▸ **Task to complete**
Please reproduce the rows word for word, from the first one through the row containing "Place your orders".
+-------+
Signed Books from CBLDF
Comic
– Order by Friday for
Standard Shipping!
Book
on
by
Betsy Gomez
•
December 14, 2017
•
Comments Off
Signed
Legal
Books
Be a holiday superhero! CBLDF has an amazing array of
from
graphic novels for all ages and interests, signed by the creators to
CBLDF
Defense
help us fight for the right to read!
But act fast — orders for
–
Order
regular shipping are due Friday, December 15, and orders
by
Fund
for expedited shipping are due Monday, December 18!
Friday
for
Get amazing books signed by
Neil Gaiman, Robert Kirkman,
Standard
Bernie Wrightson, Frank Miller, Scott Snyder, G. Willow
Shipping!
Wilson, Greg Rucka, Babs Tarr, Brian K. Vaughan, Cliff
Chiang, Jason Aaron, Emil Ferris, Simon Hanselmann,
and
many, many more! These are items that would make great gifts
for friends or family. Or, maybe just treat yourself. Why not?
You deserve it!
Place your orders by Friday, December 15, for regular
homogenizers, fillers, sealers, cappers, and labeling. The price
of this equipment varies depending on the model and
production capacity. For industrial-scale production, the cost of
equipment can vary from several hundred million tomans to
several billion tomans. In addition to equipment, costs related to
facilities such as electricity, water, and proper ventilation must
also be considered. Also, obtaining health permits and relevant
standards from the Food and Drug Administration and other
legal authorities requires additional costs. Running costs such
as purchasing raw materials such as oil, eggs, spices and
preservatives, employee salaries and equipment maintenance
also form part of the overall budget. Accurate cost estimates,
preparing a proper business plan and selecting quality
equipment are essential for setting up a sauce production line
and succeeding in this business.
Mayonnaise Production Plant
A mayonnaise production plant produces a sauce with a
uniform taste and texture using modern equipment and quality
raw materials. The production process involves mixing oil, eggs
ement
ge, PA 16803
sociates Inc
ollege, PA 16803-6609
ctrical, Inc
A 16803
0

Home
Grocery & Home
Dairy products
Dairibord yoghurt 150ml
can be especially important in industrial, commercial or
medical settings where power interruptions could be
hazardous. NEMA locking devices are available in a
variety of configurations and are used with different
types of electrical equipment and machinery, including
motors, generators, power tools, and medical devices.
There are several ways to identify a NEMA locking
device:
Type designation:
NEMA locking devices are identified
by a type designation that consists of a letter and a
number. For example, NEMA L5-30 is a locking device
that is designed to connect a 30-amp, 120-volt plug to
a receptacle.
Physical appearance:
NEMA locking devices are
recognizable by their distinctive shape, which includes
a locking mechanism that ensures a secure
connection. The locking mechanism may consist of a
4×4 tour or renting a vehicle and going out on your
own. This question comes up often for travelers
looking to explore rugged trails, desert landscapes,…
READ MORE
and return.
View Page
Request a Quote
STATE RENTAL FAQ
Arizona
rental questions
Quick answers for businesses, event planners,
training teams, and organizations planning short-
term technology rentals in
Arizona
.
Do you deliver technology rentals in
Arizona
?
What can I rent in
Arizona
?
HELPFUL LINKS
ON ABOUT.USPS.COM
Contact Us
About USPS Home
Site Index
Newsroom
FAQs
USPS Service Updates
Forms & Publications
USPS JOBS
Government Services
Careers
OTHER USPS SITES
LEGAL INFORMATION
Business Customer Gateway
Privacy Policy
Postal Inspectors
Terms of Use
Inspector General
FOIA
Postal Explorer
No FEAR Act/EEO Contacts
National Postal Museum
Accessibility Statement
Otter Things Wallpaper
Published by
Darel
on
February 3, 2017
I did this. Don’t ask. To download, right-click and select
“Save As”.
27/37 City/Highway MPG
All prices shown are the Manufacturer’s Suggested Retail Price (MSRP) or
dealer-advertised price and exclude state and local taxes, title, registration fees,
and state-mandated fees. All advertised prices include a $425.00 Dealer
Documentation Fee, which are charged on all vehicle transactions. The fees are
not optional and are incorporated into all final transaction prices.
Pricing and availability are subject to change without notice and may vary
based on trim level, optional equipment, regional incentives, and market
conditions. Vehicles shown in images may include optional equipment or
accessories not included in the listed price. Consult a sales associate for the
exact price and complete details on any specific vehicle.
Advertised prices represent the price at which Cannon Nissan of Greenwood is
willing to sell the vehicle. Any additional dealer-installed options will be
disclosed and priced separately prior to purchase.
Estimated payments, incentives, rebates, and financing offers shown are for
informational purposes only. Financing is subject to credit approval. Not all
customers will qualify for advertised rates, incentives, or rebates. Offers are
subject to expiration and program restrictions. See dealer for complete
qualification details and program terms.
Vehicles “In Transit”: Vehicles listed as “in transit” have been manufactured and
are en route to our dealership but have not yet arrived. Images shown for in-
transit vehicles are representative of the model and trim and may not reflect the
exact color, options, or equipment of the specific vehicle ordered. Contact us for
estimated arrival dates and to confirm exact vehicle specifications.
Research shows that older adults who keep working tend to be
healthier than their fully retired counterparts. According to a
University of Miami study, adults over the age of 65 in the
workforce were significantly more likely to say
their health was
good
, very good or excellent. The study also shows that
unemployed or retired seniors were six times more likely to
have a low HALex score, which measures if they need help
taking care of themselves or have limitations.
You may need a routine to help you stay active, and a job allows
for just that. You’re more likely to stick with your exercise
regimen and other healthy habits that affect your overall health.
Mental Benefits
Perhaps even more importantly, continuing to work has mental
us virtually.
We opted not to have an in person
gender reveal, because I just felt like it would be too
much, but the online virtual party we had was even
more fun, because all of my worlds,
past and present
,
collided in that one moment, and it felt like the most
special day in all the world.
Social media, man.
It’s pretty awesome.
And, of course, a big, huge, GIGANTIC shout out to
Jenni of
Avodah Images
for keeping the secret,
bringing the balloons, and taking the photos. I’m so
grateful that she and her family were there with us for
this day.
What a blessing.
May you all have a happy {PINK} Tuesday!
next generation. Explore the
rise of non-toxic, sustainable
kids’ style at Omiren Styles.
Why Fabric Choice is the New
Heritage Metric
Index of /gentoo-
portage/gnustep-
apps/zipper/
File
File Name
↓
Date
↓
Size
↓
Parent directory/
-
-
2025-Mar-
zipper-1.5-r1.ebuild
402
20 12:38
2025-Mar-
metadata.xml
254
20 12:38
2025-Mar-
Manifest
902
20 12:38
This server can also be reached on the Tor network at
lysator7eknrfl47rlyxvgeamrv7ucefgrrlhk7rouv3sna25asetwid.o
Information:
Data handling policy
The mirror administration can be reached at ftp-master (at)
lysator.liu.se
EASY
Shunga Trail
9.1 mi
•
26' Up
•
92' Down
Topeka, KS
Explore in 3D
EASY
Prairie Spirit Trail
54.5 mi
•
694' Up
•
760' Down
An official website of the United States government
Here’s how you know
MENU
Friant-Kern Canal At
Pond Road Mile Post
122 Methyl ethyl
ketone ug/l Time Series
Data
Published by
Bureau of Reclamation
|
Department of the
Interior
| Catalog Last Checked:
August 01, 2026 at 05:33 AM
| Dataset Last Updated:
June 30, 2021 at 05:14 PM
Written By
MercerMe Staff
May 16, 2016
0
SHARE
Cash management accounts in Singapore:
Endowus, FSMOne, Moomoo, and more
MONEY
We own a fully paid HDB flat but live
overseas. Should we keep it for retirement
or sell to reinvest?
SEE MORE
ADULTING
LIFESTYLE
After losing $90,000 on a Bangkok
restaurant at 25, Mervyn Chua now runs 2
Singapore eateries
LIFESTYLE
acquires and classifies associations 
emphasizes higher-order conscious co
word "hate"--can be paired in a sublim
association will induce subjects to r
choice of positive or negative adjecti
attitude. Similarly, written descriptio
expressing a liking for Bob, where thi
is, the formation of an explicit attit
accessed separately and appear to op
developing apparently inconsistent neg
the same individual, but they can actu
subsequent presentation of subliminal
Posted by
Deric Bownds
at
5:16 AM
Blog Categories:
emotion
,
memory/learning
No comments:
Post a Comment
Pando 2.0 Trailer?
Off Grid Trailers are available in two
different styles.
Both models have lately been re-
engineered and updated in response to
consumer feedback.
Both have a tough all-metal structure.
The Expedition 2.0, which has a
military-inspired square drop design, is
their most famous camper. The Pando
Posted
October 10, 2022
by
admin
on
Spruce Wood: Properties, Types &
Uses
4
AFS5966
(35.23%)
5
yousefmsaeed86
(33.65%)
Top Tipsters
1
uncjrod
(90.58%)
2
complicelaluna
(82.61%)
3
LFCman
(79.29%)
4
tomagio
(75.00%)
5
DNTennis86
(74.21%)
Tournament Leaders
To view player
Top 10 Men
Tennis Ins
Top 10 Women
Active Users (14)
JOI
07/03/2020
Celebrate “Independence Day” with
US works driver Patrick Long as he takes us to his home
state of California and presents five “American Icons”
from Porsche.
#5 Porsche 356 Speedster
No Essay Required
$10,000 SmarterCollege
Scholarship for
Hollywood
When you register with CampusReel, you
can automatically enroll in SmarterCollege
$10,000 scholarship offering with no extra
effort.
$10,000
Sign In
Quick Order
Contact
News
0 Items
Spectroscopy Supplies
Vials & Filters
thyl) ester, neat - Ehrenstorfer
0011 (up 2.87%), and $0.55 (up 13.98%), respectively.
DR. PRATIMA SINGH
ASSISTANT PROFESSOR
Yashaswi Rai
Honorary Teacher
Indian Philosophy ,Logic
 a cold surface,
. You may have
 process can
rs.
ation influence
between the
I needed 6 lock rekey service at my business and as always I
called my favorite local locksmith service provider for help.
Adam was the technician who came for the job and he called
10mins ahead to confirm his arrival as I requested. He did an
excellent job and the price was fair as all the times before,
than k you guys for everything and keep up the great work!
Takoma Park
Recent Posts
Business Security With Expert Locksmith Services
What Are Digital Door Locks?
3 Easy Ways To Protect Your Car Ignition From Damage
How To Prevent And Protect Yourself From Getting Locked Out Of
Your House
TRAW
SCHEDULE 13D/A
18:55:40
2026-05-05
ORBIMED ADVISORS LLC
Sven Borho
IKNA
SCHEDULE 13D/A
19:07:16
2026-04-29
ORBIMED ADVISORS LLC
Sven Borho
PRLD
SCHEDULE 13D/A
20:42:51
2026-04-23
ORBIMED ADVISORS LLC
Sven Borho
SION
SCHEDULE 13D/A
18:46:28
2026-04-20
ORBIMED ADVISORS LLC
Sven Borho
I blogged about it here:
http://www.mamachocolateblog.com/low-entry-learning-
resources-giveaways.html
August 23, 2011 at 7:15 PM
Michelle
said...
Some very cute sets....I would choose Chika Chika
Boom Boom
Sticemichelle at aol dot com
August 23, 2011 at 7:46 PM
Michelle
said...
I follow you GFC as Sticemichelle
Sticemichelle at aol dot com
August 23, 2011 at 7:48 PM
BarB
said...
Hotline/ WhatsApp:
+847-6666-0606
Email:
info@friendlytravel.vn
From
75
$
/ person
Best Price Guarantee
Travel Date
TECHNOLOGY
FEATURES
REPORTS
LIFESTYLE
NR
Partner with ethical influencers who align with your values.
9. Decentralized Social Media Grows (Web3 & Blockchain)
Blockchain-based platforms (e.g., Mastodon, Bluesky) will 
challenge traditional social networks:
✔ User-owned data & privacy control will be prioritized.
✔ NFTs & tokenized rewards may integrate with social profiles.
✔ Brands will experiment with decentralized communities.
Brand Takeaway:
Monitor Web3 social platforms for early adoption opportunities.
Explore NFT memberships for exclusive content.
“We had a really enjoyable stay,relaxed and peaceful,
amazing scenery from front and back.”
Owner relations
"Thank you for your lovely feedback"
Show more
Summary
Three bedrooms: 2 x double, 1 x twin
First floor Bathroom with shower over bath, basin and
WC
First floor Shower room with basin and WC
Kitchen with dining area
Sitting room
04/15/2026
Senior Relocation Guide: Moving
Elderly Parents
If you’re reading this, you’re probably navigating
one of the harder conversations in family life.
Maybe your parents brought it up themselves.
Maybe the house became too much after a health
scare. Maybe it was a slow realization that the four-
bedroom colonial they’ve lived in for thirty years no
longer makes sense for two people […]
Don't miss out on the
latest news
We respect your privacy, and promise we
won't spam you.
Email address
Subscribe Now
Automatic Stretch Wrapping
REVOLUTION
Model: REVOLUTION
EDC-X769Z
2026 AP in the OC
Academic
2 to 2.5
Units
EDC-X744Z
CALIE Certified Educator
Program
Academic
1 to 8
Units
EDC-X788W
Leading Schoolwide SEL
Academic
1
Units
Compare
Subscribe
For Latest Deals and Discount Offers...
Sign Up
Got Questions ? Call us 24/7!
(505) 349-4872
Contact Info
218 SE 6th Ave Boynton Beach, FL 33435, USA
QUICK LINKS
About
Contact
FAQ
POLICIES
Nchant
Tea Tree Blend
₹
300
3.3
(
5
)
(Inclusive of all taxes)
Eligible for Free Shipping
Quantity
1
+-------+
▸ **Exercise solution**
Signed Books from CBLDF
Comic
– Order by Friday for
Standard Shipping!
Book
on
by
Betsy Gomez
•
December 14, 2017
•
Comments Off
Signed
Legal
Books
Be a holiday superhero! CBLDF has an amazing array of
from
graphic novels for all ages and interests, signed by the creators to
CBLDF
Defense
help us fight for the right to read!
But act fast — orders for
–
Order
regular shipping are due Friday, December 15, and orders
by
Fund
for expedited shipping are due Monday, December 18!
Friday
for
Get amazing books signed by
Neil Gaiman, Robert Kirkman,
Standard
Bernie Wrightson, Frank Miller, Scott Snyder, G. Willow
Shipping!
Wilson, Greg Rucka, Babs Tarr, Brian K. Vaughan, Cliff
Chiang, Jason Aaron, Emil Ferris, Simon Hanselmann,
and
many, many more! These are items that would make great gifts
for friends or family. Or, maybe just treat yourself. Why not?
You deserve it!
Place your orders by Friday, December 15, for regular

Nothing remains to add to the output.